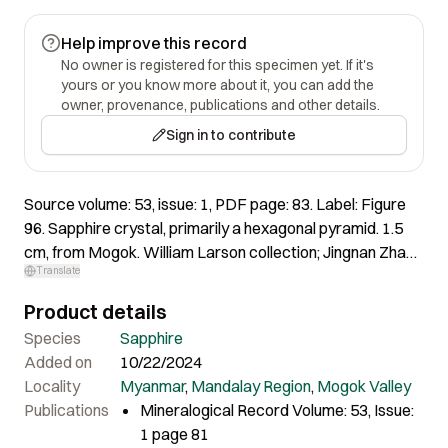
Help improve this record
No owner is registered for this specimen yet. If it's
yours or you know more about it, you can add the
owner, provenance, publications and other details.
Sign in to contribute
Source volume: 53, issue: 1, PDF page: 83. Label: Figure
96. Sapphire crystal, primarily a hexagonal pyramid. 1.5
cm, from Mogok. William Larson collection; Jingnan Zhang
Translate
(Arkenstone) photo.
Product details
Species
Sapphire
Added on
10/22/2024
Locality
Myanmar
,
Mandalay Region
,
Mogok Valley
Publications
Mineralogical Record Volume: 53, Issue:
1 page 81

◆ ◆ ◆

WHAT IS NEEDED -> Reproduce the text from every row above line for line, without changing anything, and leave the pictures out of your answer.

SOLUTION FOR THIS EXERCISE ->
Help improve this record
No owner is registered for this specimen yet. If it's
yours or you know more about it, you can add the
owner, provenance, publications and other details.
Sign in to contribute
Source volume: 53, issue: 1, PDF page: 83. Label: Figure
96. Sapphire crystal, primarily a hexagonal pyramid. 1.5
cm, from Mogok. William Larson collection; Jingnan Zhang
Translate
(Arkenstone) photo.
Product details
Species
Sapphire
Added on
10/22/2024
Locality
Myanmar
,
Mandalay Region
,
Mogok Valley
Publications
Mineralogical Record Volume: 53, Issue:
1 page 81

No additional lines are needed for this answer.